D3D Cinema announces the launch of its StreamKit suite of digital streaming solutions, enabling live and pre-recorded transmission of theatrical and floor programs to remote audiences – amplifying reach and engagement to home viewers, home-learners, remote classrooms and overflow/distancing spaces.
Available in three packages; StreamKit Theater, StreamKit Go, and StreamKit Media Producer, these turnkey products unlock a robust digital presence for museums, science centers, zoos and aquariums seeking a broader audience for mission programs and content – beyond brick-and-mortar boundaries and augmenting traditional social media channels. The StreamKit platform offers a compact, cost-effective, and fully-integrated solution for myriad applications: in-house broadcast to overflow seating zones, a weekly digest to classroom, member and patron subscription content, live-streamed science demonstrations, lectures, town-hall meetings and much, much more.
“While nothing compares to the immersive, direct engagement that visiting a cultural attraction can offer, with homeschooling and remote learning on the rise our clients are seeking new channels to supercharge the reach of their programs and brand,” said Don Kempf, President and Founder of D3D Cinema. “StreamKit is a powerful and versatile tool to offer members, remote visitors and the community at large – even globally – access to the science interpretation that makes these institutions so invaluable.”
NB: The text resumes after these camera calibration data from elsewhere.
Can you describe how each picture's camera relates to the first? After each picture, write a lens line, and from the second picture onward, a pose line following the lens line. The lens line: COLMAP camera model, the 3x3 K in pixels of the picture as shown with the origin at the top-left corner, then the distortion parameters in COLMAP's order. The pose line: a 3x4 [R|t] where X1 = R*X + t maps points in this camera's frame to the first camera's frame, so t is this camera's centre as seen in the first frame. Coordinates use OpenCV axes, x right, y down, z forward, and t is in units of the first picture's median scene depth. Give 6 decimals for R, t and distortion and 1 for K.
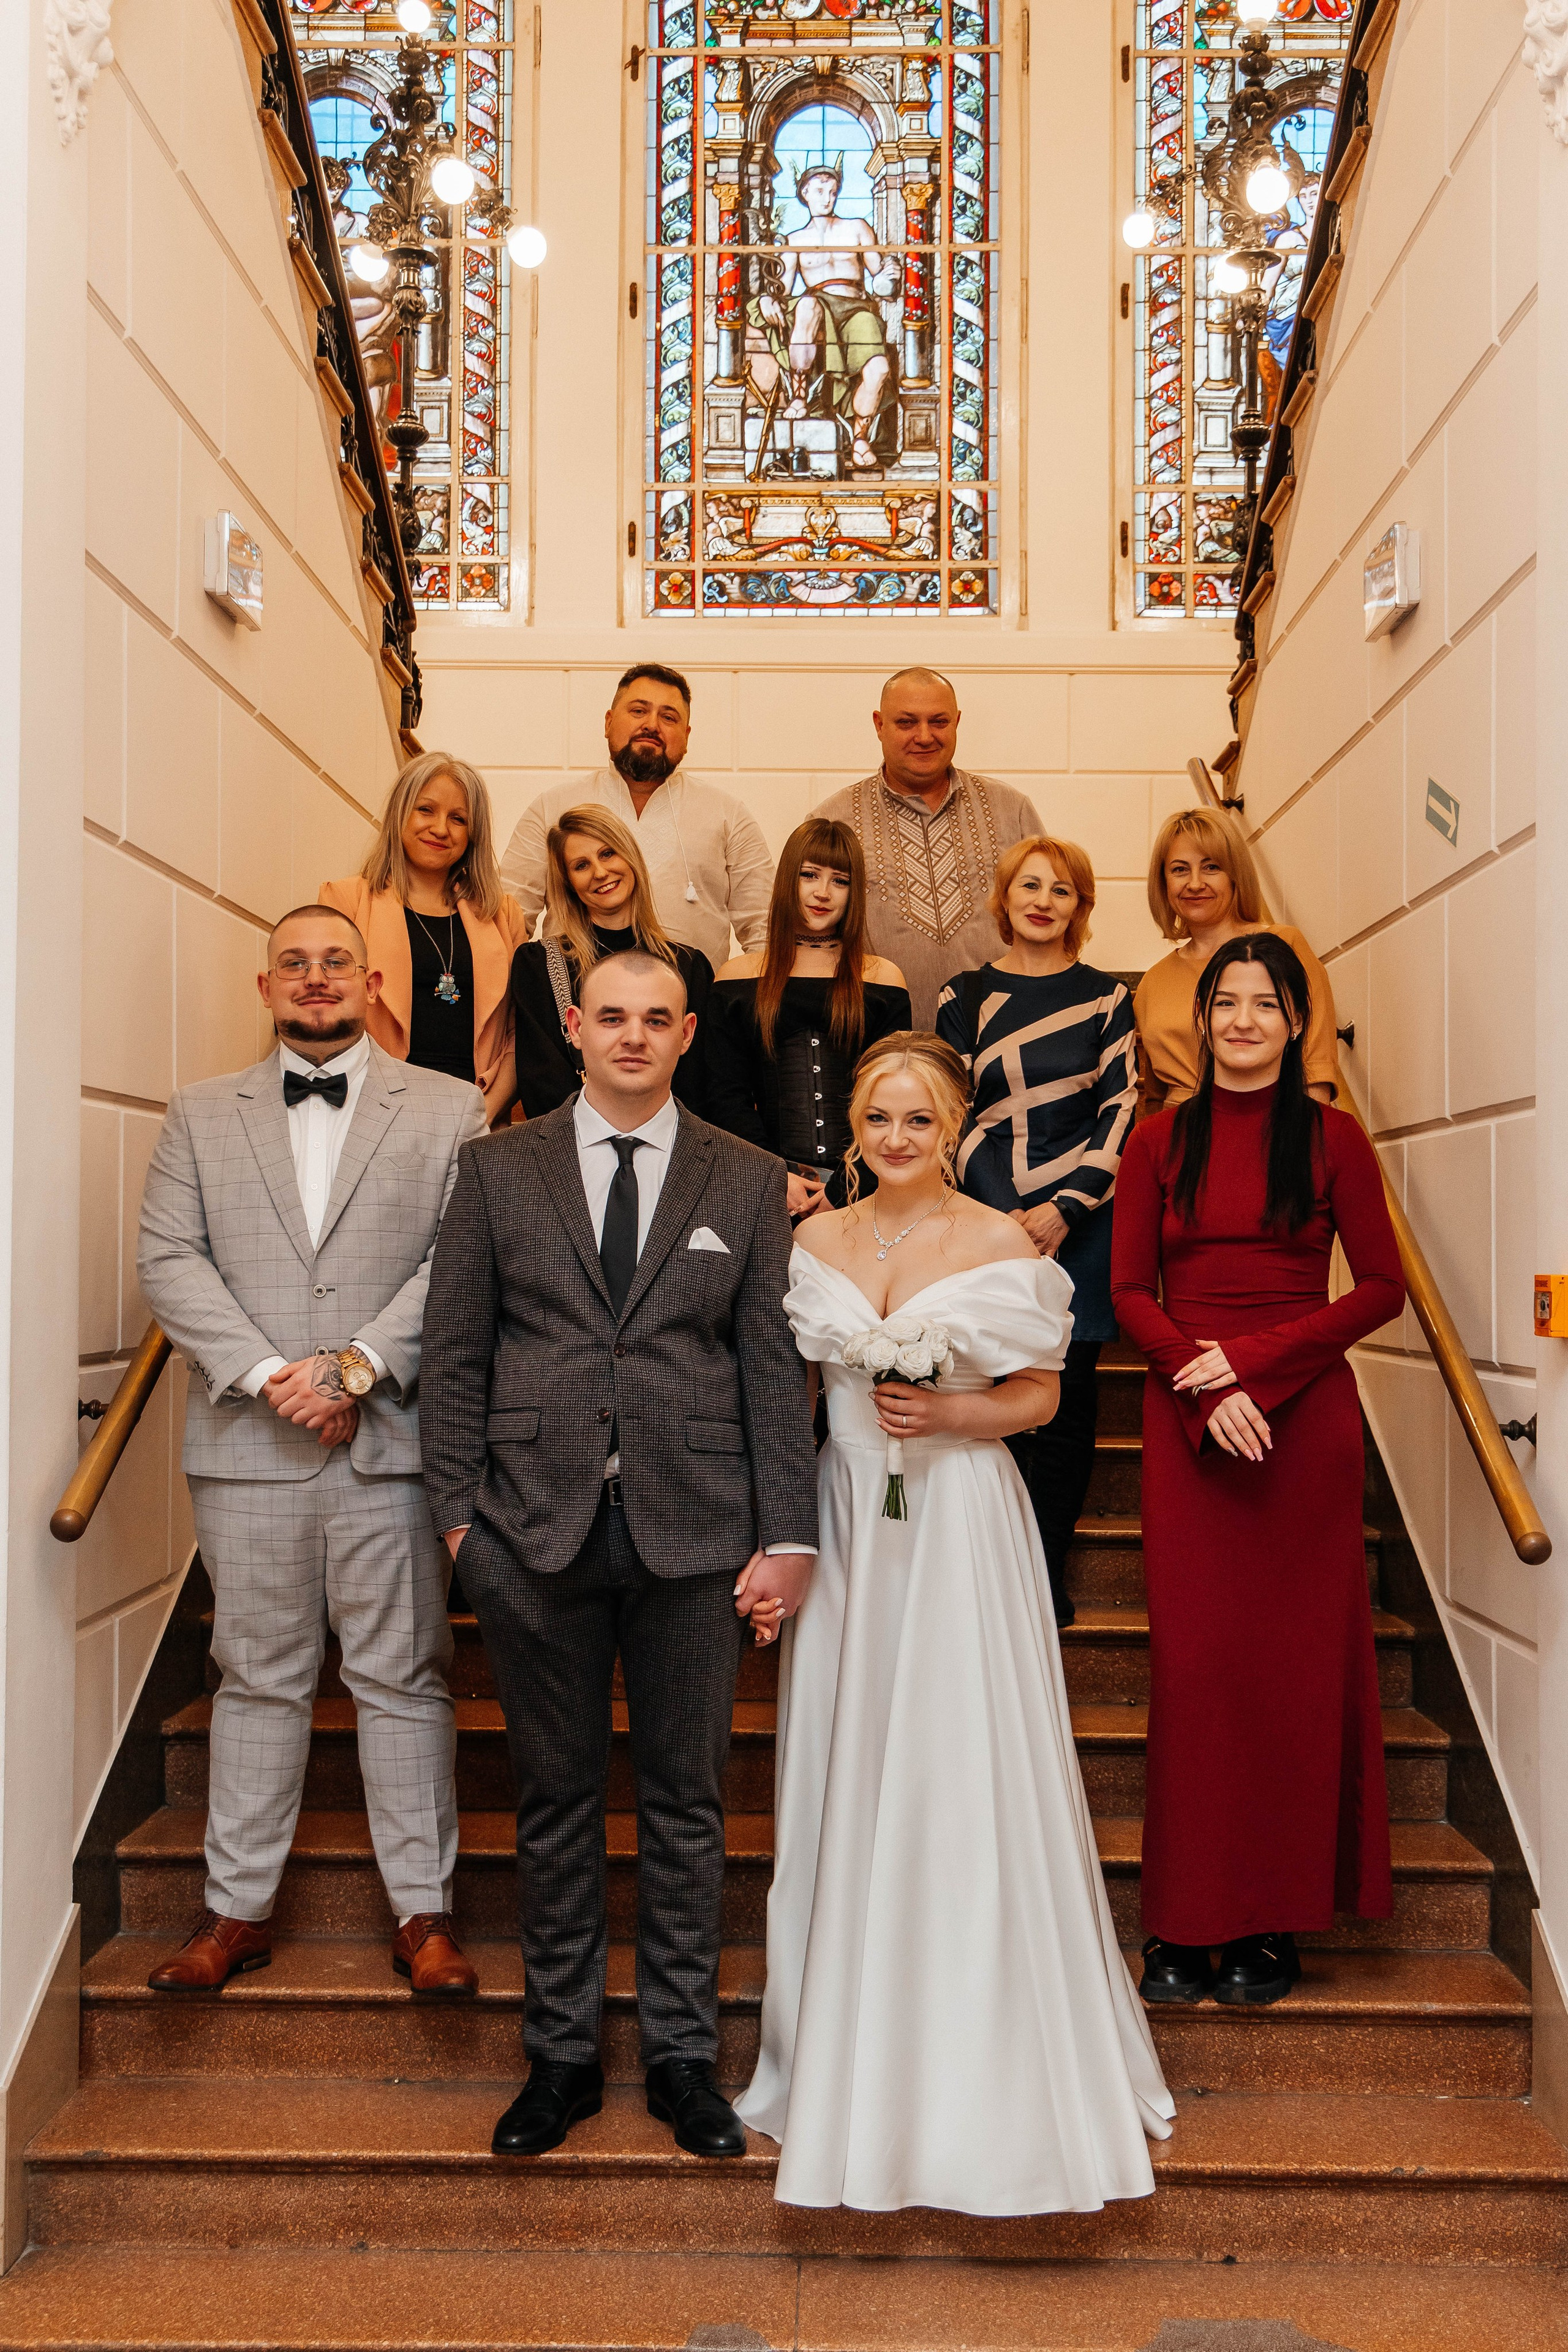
lens RADIAL K [[2831.5, 0, 817.8], [0, 2831.5, 1173.6], [0, 0, 1]] dist [0.017964, -0.017447]
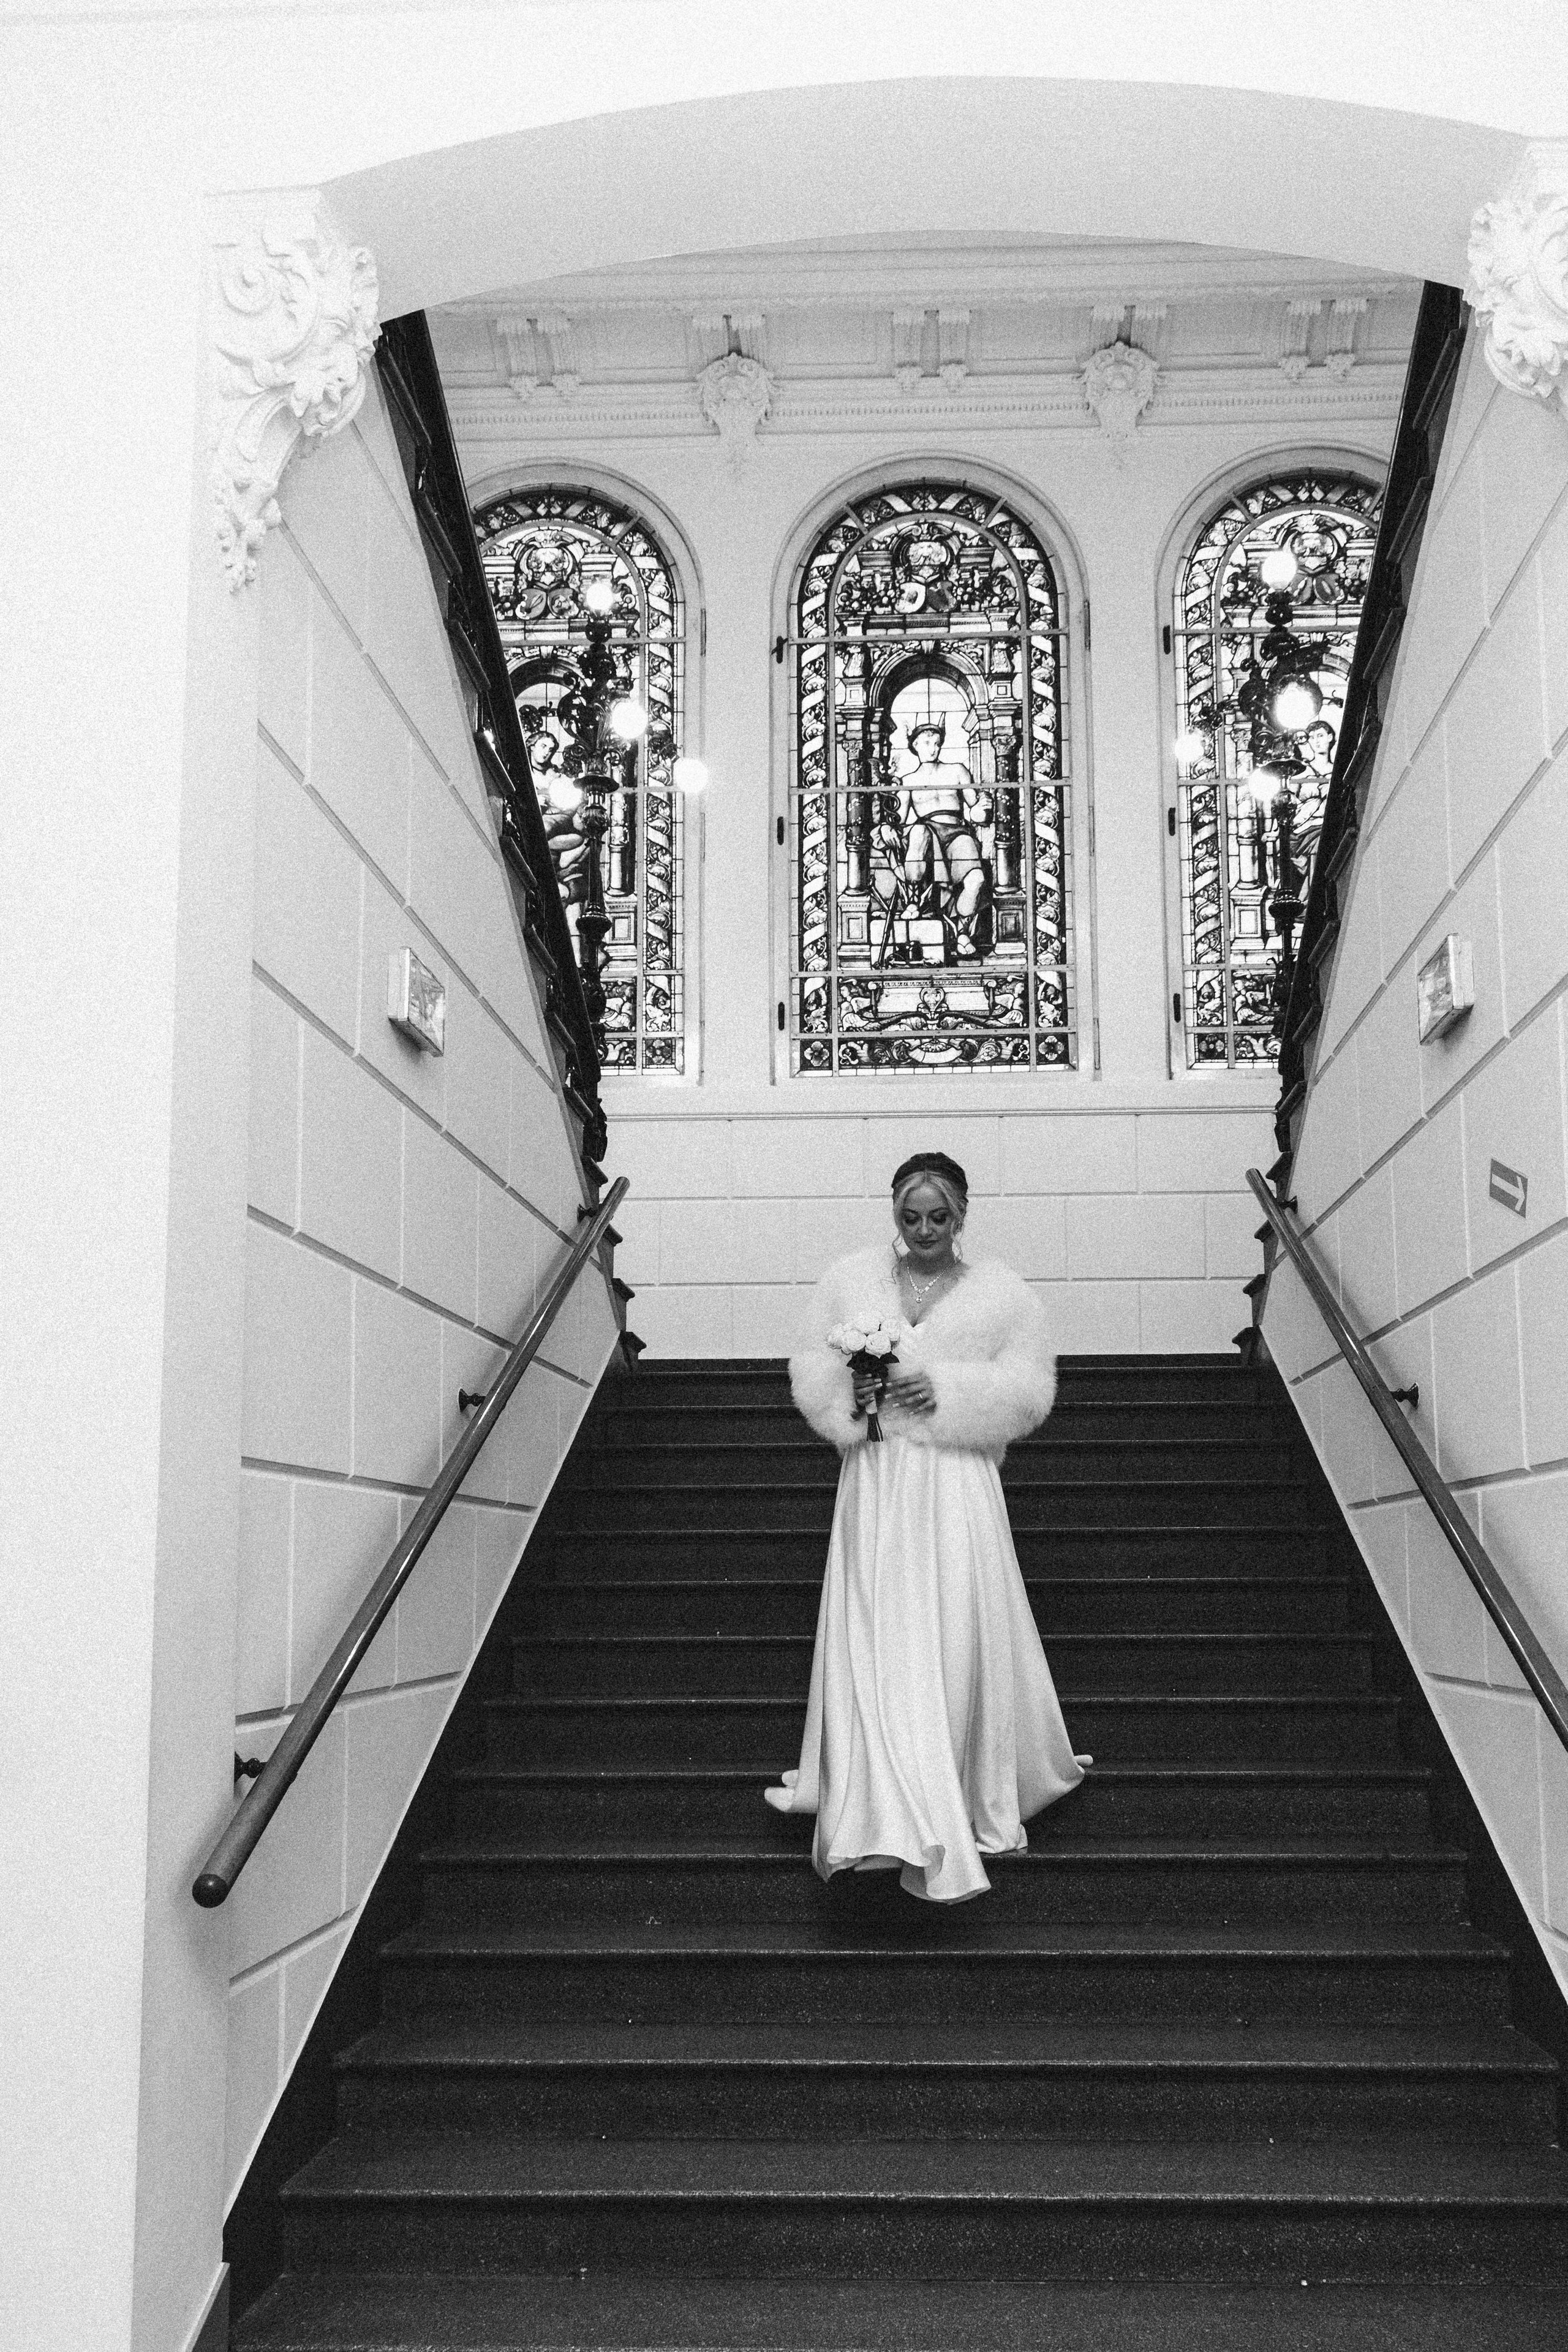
lens RADIAL K [[2079.4, 0, 875.6], [0, 2079.4, 1326.3], [0, 0, 1]] dist [0.003358, -0.012041]
pose [[0.999449, -0.017585, -0.028142, -0.000670], [0.014893, 0.995540, -0.093160, -0.001806], [0.029654, 0.092690, 0.995253, 0.101483]]
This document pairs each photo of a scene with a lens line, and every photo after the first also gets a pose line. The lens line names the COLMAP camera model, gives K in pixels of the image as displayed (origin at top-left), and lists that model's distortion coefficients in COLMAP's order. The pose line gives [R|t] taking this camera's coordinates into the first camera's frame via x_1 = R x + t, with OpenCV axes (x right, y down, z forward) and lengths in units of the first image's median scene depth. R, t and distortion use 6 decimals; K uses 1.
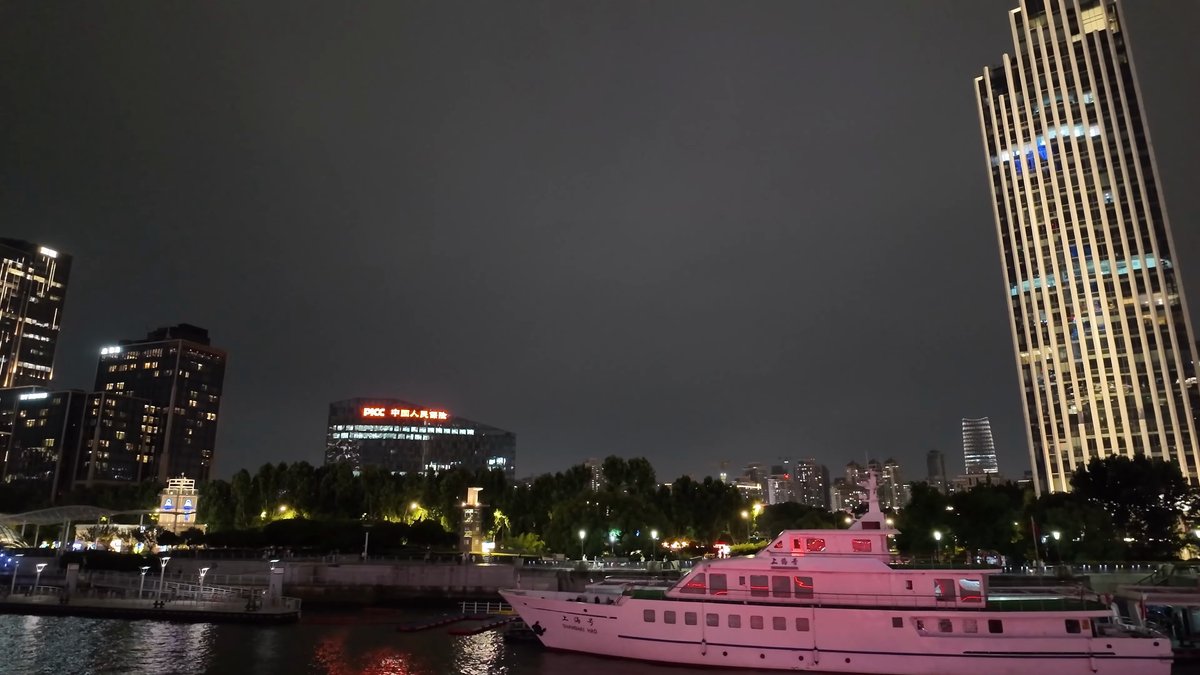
lens RADIAL K [[713.8, 0, 600.0], [0, 713.8, 337.5], [0, 0, 1]] dist [0.075401, -0.099284]
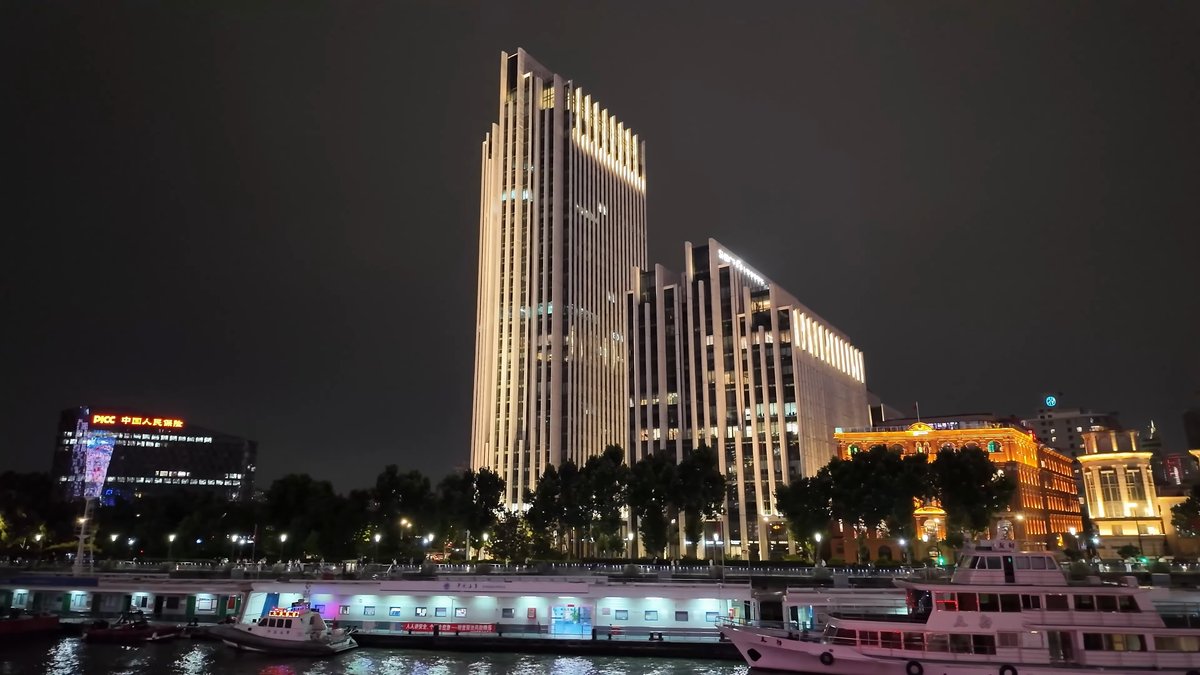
lens RADIAL K [[713.8, 0, 600.0], [0, 713.8, 337.5], [0, 0, 1]] dist [0.075401, -0.099284]
pose [[0.998415, 0.018891, 0.053013, 0.341062], [-0.018669, 0.999815, -0.004670, -0.023141], [-0.053091, 0.003673, 0.998583, -0.083124]]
“As a company of industry veterans, the StreamKit was engineered for ease of use and implementation – designed by a museum-minded team for museum operators,” added Art Mercurio, Senior Vice President of Technical Services of D3D. “Building on our specialized experience in the museum cinema space, we’ve developed a ‘beyond cinema’ solution that delivers professional and polished presentations that can be run by front-line exhibits and interpreter staff. We’re extremely excited by StreamKit’s potential and are eager to see how museums employ this technology in ways that top what we’ve even imagined.”